Jansen œuvra encore pour Francis Girod, Serge Moati et Pierre Schoendoerffer (La
317e Section), cependant sa collaboration avec l’auteur de Madame
Bovary (on préfère, en cinéphile « hérétique » et littéraire,
la version de Minnelli ou de Lean avec sa Fille de Ryan) demeure première et
conséquente (le gothique à la Bach de La Décade prodigieuse séduit aussi),
en surcroît d’un consistant « catalogue » de musique
« pure ».
Avec cette cantate (pas celle
d’Arthur Benjamin dirigée par Bernard Herrmann himself dans L’Homme qui en savait trop, ni celle
du Phantom du Paradise dédiée à Phoenix, certes) portée par le piano de sa
compagne Colette Zerah (il en existe une version orchestrale), sa Clara
Schumann à lui, comme l’ose qualifier malicieusement François-Xavier Szymczak à
la radio, le compositeur met en musique des poèmes de jeunesse de son ami
Michel Delporte, figure de la culture nordiste d’après-guerre. Prévenons
d’emblée les curieux pressés : un effort s’avère nécessaire pour se
glisser dans les notes stravinskiennes tissées aux mots simples, assez
évocateurs, d’une âme qui se cherche et s’appelle à l’orée de sa vie, dans
l’écume rouge et grise de l’Occupation balayée par le cycle des saisons en
prétexte existentiel (on songe au plus « accessible » Gaspard
de la nuit de Ravel, artiste révéré par PJ).

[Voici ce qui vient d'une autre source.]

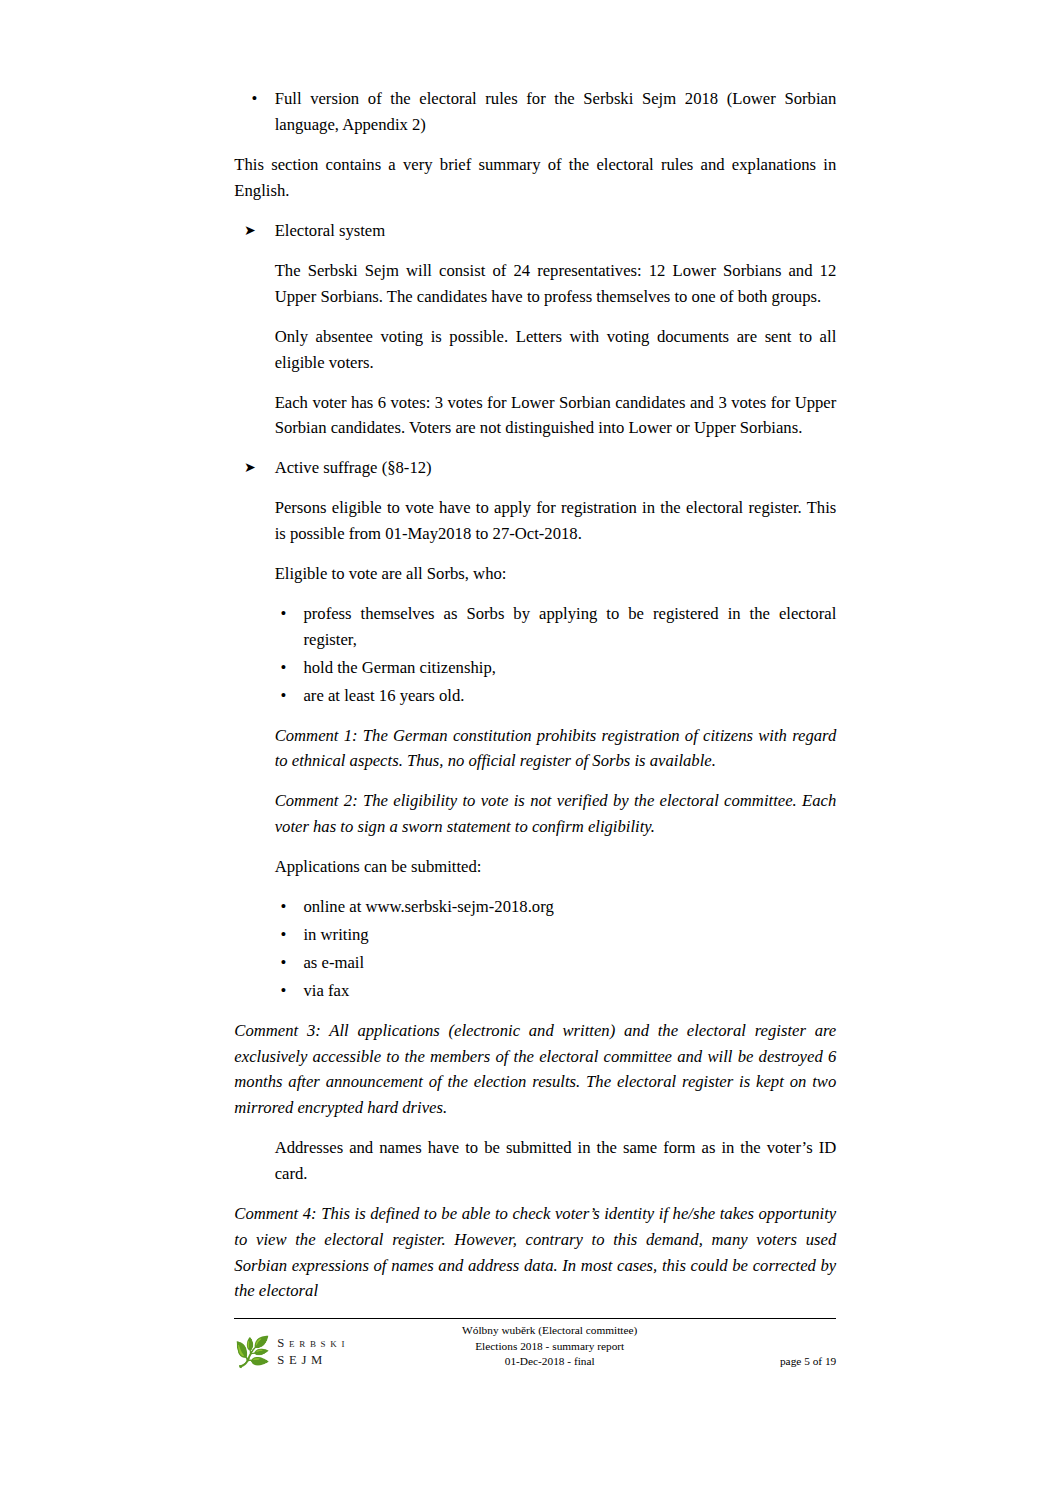Full version of the electoral rules for the Serbski Sejm 2018 (Lower Sorbian language, Appendix 2)
This section contains a very brief summary of the electoral rules and explanations in English.
Electoral system
The Serbski Sejm will consist of 24 representatives: 12 Lower Sorbians and 12 Upper Sorbians. The candidates have to profess themselves to one of both groups.
Only absentee voting is possible. Letters with voting documents are sent to all eligible voters.
Each voter has 6 votes: 3 votes for Lower Sorbian candidates and 3 votes for Upper Sorbian candidates. Voters are not distinguished into Lower or Upper Sorbians.
Active suffrage (§8-12)
Persons eligible to vote have to apply for registration in the electoral register. This is possible from 01-May2018 to 27-Oct-2018.
Eligible to vote are all Sorbs, who:
profess themselves as Sorbs by applying to be registered in the electoral register,
hold the German citizenship,
are at least 16 years old.
Comment 1: The German constitution prohibits registration of citizens with regard to ethnical aspects. Thus, no official register of Sorbs is available.
Comment 2: The eligibility to vote is not verified by the electoral committee. Each voter has to sign a sworn statement to confirm eligibility.
Applications can be submitted:
online at www.serbski-sejm-2018.org
in writing
as e-mail
via fax
Comment 3: All applications (electronic and written) and the electoral register are exclusively accessible to the members of the electoral committee and will be destroyed 6 months after announcement of the election results. The electoral register is kept on two mirrored encrypted hard drives.
Addresses and names have to be submitted in the same form as in the voter’s ID card.
Comment 4: This is defined to be able to check voter’s identity if he/she takes opportunity to view the electoral register. However, contrary to this demand, many voters used Sorbian expressions of names and address data. In most cases, this could be corrected by the electoral
🌿
S e r b s k i S E J M
Wólbny wuběrk (Electoral committee) Elections 2018 - summary report 01-Dec-2018 - final
page 5 of 19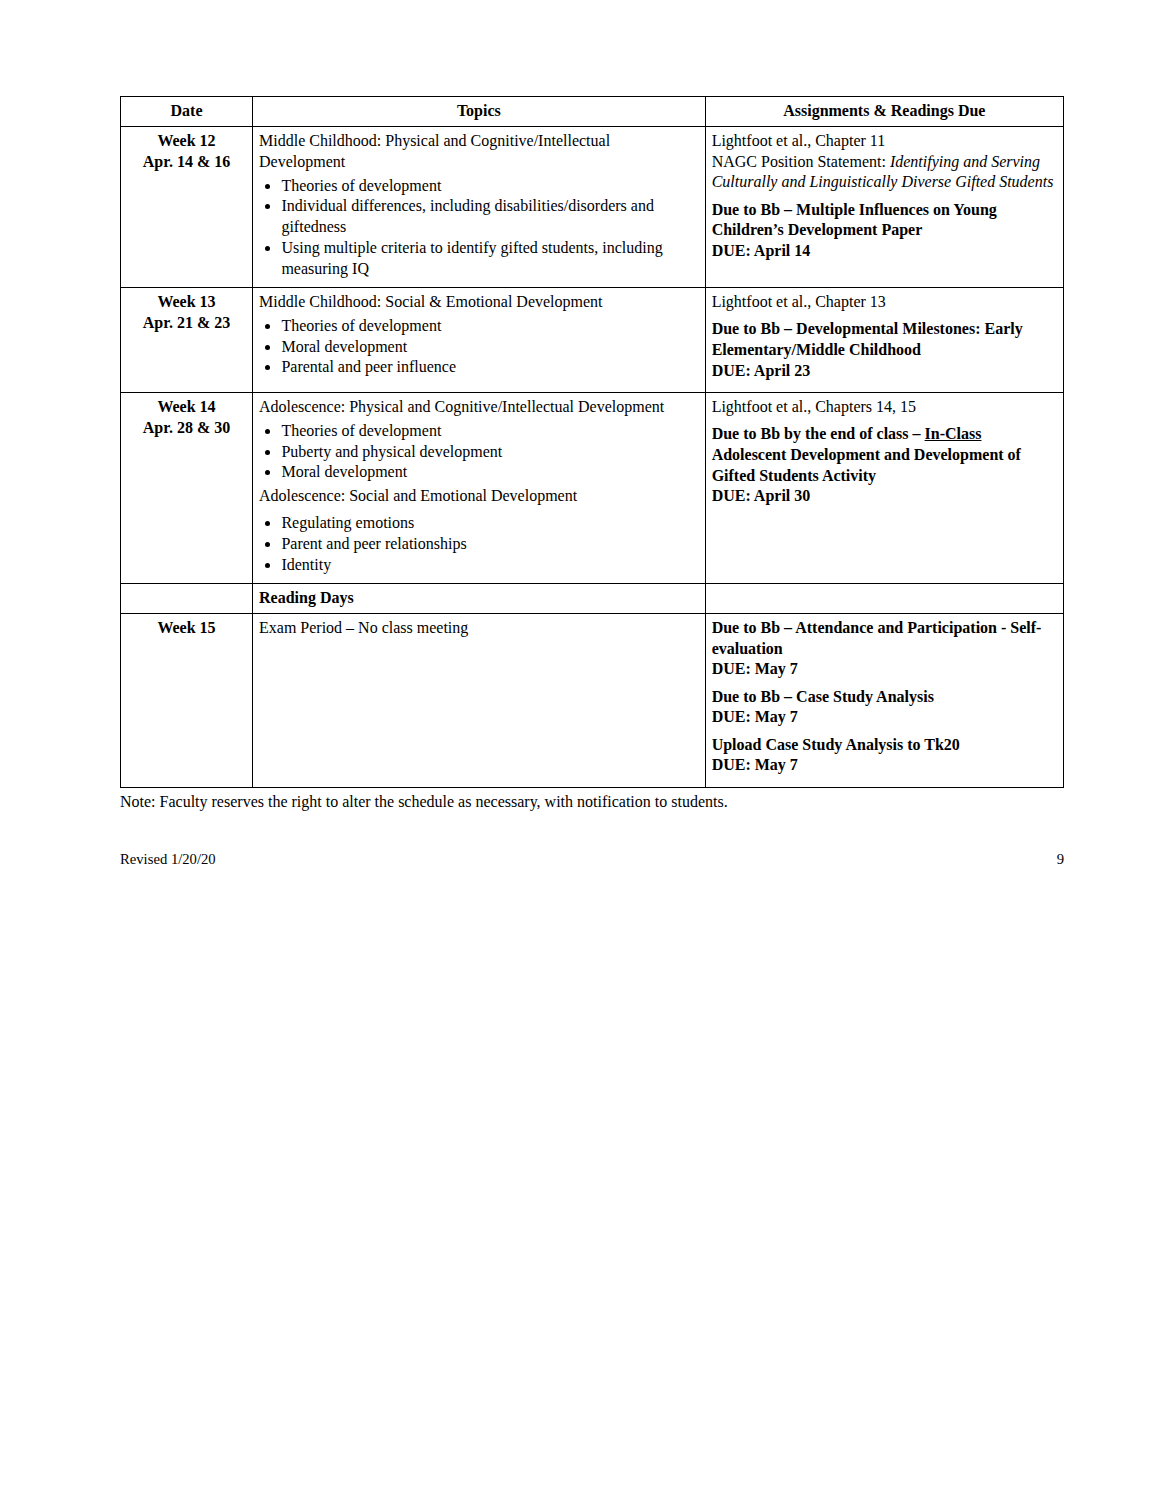| Date | Topics | Assignments & Readings Due |
| --- | --- | --- |
| Week 12 Apr. 14 & 16 | Middle Childhood: Physical and Cognitive/Intellectual Development Theories of development Individual differences, including disabilities/disorders and giftedness Using multiple criteria to identify gifted students, including measuring IQ | Lightfoot et al., Chapter 11 NAGC Position Statement: Identifying and Serving Culturally and Linguistically Diverse Gifted Students Due to Bb – Multiple Influences on Young Children’s Development Paper DUE: April 14 |
| Week 13 Apr. 21 & 23 | Middle Childhood: Social & Emotional Development Theories of development Moral development Parental and peer influence | Lightfoot et al., Chapter 13 Due to Bb – Developmental Milestones: Early Elementary/Middle Childhood DUE: April 23 |
| Week 14 Apr. 28 & 30 | Adolescence: Physical and Cognitive/Intellectual Development Theories of development Puberty and physical development Moral development Adolescence: Social and Emotional Development Regulating emotions Parent and peer relationships Identity | Lightfoot et al., Chapters 14, 15 Due to Bb by the end of class – In-Class Adolescent Development and Development of Gifted Students Activity DUE: April 30 |
| | Reading Days | |
| Week 15 | Exam Period – No class meeting | Due to Bb – Attendance and Participation - Self-evaluation DUE: May 7 Due to Bb – Case Study Analysis DUE: May 7 Upload Case Study Analysis to Tk20 DUE: May 7 |
Note: Faculty reserves the right to alter the schedule as necessary, with notification to students.
Revised 1/20/20 9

Heureusement (pour nous),
notre tendance au lyrisme (que Jansen détestait, on lui pardonne), à
l’architecture musicale précise, suprême dans sa sensualité immédiate et
mélancolique (Tom Jobim, disons, d’ailleurs épris de Chopin, histoire de rester
sous le soleil exactement), ne nous empêche
point d’également admirer Alban Berg, l’écoute de Wozzeck ou du Concerto
à la mémoire d’un ange nous irritant nerveusement, nous bouleversant
aisément. Cette « ouverture » (de notre esprit, de nos oreilles) nous
donna donc l’occasion d’apprécier, tandis que le soir du samedi tombait sans
bruit derrière les hautes fenêtres blanches, le voyage en terre étrangère et
familière, flanqué du timbre sincère d’Odile Descols et de la
« récitation » incarnée, respectueuse et amusée de Jansen lui-même, double
voix d’outre-tombe (re)venue à nous grâce à l’amie mélomane. On n’écoute pas ce
disque entre copains, entre deux
conversations, au coin d’une table ou en écrivant/lisant : il exige de
l’auditeur une attention volontairement soutenue, un accord de cœur et de
conscience tout sauf « gagné d’avance ». Alors, parvenu sur des cimes
autrefois gravies par Zarathoustra, il appréciera peut-être le panorama singulier,
riche, étrange (Hitchcock s’y cache ?) d’un musicien à ressusciter au
cinéma (il s’en lassa) et en dehors, dans la neige chaleureuse d’un hiver sensoriel,
sentimental, solaire et finalement empli de mystère.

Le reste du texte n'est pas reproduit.